Und Koch musste eigentlich weg, das war der klare Wählerwille vor einem Jahr und die logische Konsequenz aus seiner katastrophalen Politik und seiner brutalsmöglichen Aufklärung krimineller Machenschaften seiner Partei.
Unerträglich ist es, wenn ein notorischer Lügner, wie es Koch nachweislich ist, mit dem Lügenvorwurf Wahlkampf macht.
Der zweite Vorwurf, der Andrea Ypsilanti gemacht wurde war das innerparteiliche Verhalten gegenüber den Abweichlern. Da muss ich sagen, dass das ein oder andere vielleicht überzogen war, dass es aber aus meiner Sicht in allen Parteien solche Vorgänge gibt, um die Reihen zu schließen. Wo kämen wir auch hin, wenn jeder Abgeordnete bei parteistrategischen Entscheidungen mit seinem Gewissen argumentieren würde. Das Gewissen spielt eine Rolle bei Abstimmungen über Kriegsteilnahme o.ä. aber doch nicht bei der Frage, ob eine von der eigenen Partei beschlossene Zusammenarbeit mit einer anderen Partei grundsätzlich möglich sein soll. Hallo, es ging um die Wahl der eigenen Kandidatin zur Ministerpräsidentin mit den Stimmen der Linken, nicht um die Verstaatlichung sämtlicher hessischer Unternehmen.

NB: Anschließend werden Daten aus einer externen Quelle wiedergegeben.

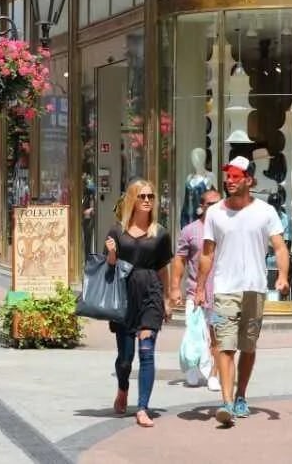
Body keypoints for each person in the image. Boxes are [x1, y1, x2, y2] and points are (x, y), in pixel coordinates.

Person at [195, 156, 290, 426]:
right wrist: (200, 287)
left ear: (249, 179)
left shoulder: (265, 212)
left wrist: (282, 277)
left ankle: (241, 396)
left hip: (255, 289)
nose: (230, 181)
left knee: (248, 347)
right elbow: (206, 254)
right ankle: (225, 402)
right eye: (228, 176)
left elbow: (280, 248)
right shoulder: (215, 213)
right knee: (224, 346)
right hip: (224, 290)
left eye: (236, 177)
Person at [105, 179, 174, 427]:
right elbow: (109, 266)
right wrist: (112, 253)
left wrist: (167, 298)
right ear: (133, 199)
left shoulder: (161, 233)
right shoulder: (117, 232)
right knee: (125, 358)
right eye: (142, 196)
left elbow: (163, 268)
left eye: (151, 197)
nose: (147, 201)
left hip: (151, 294)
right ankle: (123, 388)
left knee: (146, 353)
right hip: (123, 296)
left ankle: (143, 407)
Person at [171, 189, 222, 391]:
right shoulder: (190, 231)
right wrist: (175, 287)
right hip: (195, 294)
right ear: (202, 207)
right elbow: (179, 260)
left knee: (218, 335)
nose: (216, 207)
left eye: (219, 203)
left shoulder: (226, 230)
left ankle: (214, 375)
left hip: (221, 295)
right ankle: (192, 368)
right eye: (211, 204)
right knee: (194, 334)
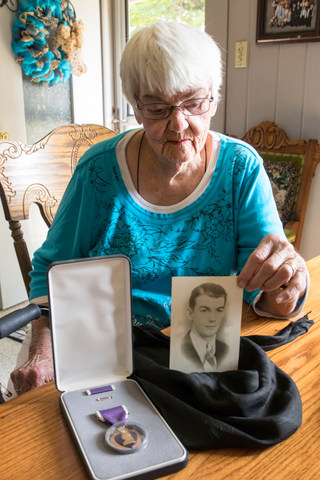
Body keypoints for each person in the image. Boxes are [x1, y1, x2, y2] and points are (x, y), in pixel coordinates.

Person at [9, 20, 308, 396]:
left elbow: (269, 287)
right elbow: (50, 270)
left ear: (214, 97)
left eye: (194, 103)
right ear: (136, 107)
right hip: (103, 342)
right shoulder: (98, 170)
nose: (178, 124)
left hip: (201, 345)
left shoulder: (239, 169)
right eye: (157, 107)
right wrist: (41, 351)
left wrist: (285, 290)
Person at [179, 283, 230, 373]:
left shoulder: (226, 350)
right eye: (204, 310)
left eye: (219, 310)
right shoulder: (179, 349)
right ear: (190, 313)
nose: (212, 319)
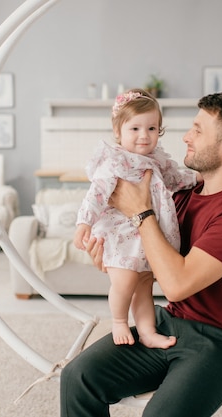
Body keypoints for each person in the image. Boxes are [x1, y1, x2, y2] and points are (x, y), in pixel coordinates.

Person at [61, 92, 222, 417]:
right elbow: (147, 261)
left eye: (198, 130)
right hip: (170, 323)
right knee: (78, 377)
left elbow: (176, 284)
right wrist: (111, 258)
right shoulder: (180, 196)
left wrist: (140, 212)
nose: (186, 137)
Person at [74, 88, 198, 349]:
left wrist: (197, 178)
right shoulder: (114, 162)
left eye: (152, 129)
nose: (144, 136)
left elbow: (175, 179)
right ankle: (119, 320)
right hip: (121, 234)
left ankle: (147, 331)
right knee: (126, 280)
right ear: (118, 132)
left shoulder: (158, 161)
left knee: (143, 283)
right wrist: (84, 222)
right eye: (135, 129)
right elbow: (96, 194)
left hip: (146, 234)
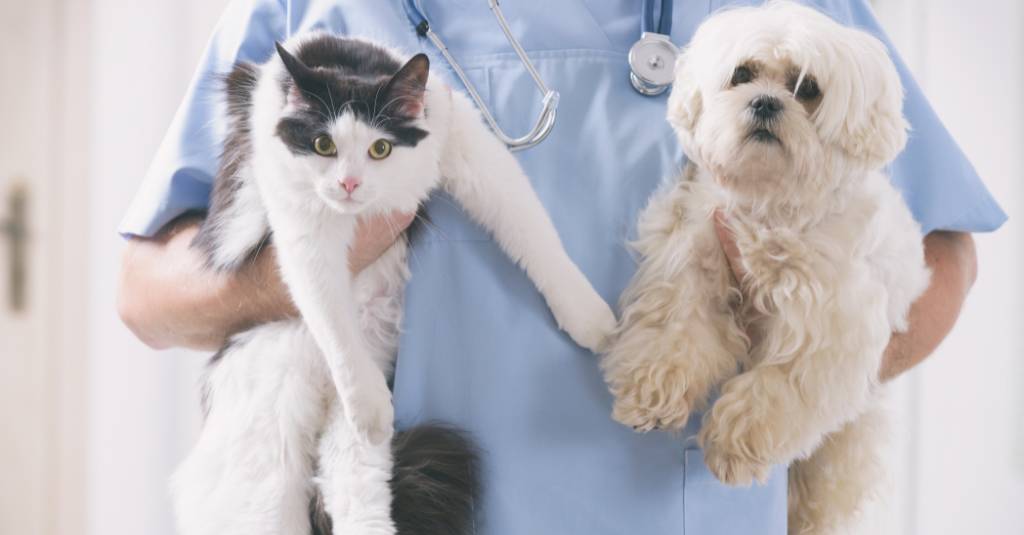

Da kann Frau Metzger nicht mit dem Gewissen argumentieren. Und schon gar nicht die anderen drei echten Lügner, die den Parteitagsbeschluss mit herbeiführen, immer betonen sie stimmen zu und sich kurz vorher aus gekränkter Eitelkeit (zumindest im Falle Walter, weil er nicht seinen Wunschposten erhalten hätte) gegen die eigene Partei stellen.
Aber die Presse wird auch TSG so lange durch den Wolf drehen, bis die SPD endlich einsieht, dass sie sich von allem linken Gedankengut zu verabschieden hat, weil nur Neoliberalismus den Status als Volkspartei sichern kann. Das klappt schon.